───── Data provided
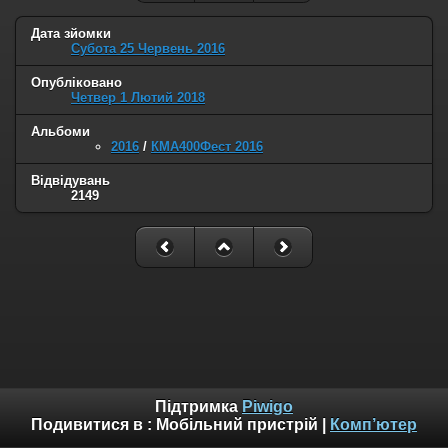
Дата зйомки
Субота 25 Червень 2016
Опубліковано
Четвер 1 Лютий 2018
Альбоми
2016
/
КМА400Фест 2016
Відвідувань
2149
Підтримка
Piwigo
Подивитися в :
Мобільний пристрій
|
Комп’ютер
──────────
## Required action
If an entry holds a picture, skip the picture and print the rest of the data exactly.

## Answer to the exercise
Дата зйомки
Субота 25 Червень 2016
Опубліковано
Четвер 1 Лютий 2018
Альбоми
2016
/
КМА400Фест 2016
Відвідувань
2149
Підтримка
Piwigo
Подивитися в :
Мобільний пристрій
|
Комп’ютер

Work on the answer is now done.